There are also a raft of startups making AI chips. And big cloud-computing companies such as Google and Amazon are building up internal AI chip development efforts. Microsoft unveiled its first AI chip, called the Maia 100, in November.
Meanwhile, startups and big tech companies alike have been touting how many of Nvidia’s chips they have amassed. Last month Meta Platforms Chief Executive Mark Zuckerberg said on Instagram that his company plans to have 350,000 of Nvidia’s H100 chips by the end of this year—a setup that would cost at least several billion dollars at current prices for the chips.
CoreWeave, which counts Nvidia as an investor, in August secured $2.3 billion of financing backed by its Nvidia H100s. The effective interest rate was high, reflecting its risk, according to a person familiar with the deal.

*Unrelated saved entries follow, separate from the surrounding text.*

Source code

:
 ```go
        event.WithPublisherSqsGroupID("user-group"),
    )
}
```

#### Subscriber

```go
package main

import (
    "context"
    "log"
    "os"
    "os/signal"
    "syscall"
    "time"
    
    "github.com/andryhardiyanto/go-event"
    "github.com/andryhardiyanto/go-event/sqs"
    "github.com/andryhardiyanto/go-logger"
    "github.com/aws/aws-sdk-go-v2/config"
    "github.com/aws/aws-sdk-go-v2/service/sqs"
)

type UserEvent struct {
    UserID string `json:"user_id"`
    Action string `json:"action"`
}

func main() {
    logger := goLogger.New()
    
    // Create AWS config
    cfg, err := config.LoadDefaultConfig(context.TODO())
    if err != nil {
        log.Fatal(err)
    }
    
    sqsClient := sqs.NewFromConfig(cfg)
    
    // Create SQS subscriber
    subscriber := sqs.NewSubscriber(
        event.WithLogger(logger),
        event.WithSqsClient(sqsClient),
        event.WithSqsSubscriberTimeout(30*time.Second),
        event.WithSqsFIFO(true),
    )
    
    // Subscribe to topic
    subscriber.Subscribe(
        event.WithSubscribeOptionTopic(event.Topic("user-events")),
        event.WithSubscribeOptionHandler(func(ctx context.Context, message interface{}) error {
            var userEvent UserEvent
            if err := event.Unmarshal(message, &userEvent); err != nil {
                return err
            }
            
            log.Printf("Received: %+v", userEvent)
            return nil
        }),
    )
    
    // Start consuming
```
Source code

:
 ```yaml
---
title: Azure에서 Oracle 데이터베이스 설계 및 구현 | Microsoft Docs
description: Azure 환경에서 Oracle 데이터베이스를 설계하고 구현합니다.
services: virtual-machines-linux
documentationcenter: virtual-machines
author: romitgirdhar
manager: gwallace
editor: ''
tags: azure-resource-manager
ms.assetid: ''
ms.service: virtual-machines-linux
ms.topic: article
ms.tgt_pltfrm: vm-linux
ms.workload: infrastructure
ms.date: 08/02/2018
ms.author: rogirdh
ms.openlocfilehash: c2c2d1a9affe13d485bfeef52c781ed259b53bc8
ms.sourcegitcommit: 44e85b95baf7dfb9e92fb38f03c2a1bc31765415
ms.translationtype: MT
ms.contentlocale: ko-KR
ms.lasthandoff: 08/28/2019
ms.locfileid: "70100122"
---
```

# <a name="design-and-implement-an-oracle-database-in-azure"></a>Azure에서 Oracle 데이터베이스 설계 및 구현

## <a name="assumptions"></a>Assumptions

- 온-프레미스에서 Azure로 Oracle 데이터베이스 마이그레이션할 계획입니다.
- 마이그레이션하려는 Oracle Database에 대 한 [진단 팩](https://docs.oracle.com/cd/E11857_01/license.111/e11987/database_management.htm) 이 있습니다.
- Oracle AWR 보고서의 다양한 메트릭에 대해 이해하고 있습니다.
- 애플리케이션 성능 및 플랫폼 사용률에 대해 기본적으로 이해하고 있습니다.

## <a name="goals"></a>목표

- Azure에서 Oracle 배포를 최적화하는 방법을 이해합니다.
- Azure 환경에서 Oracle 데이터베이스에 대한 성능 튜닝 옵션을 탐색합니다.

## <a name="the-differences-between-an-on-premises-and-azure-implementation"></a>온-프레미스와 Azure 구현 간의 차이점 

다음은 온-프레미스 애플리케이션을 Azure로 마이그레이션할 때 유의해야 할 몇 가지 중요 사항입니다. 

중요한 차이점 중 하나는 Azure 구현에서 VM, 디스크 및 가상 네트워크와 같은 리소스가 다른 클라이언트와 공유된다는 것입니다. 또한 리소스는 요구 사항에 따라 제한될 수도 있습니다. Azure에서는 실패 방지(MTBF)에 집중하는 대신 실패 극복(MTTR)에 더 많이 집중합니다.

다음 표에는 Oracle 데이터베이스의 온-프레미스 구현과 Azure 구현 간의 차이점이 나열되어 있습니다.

Even some universities are touting H100 inventories for recruiting and bragging rights. Princeton’s Language and Intelligence Initiative has “state-of-the-art computational infrastructure with 300 Nvidia H100 GPUs," its director, Sanjeev Arora, said in a message last year on the website for the group, which was recruiting a software engineer and research scientist.
Google has set up an executive committee to decide on how to divide computing resources between the company’s internal and external users. Microsoft has instituted a similar rationing program, called GPU councils, where executives determine how the remaining computing resources are divided up between Microsoft’s internal projects.
Many analysts and industry executives say Nvidia’s advantages can’t easily be eroded by the competition, thanks to the depth and complexity of the software it has spent years building around its chips.
But Andrew Ng, an artificial-intelligence pioneer who runs AI Fund, said AMD and Intel have made significant headway in developing competing software systems to go with AI-powering chips.
“I think in a year or so the semiconductor shortage will feel much better," he said at the Journal’s CIO conference.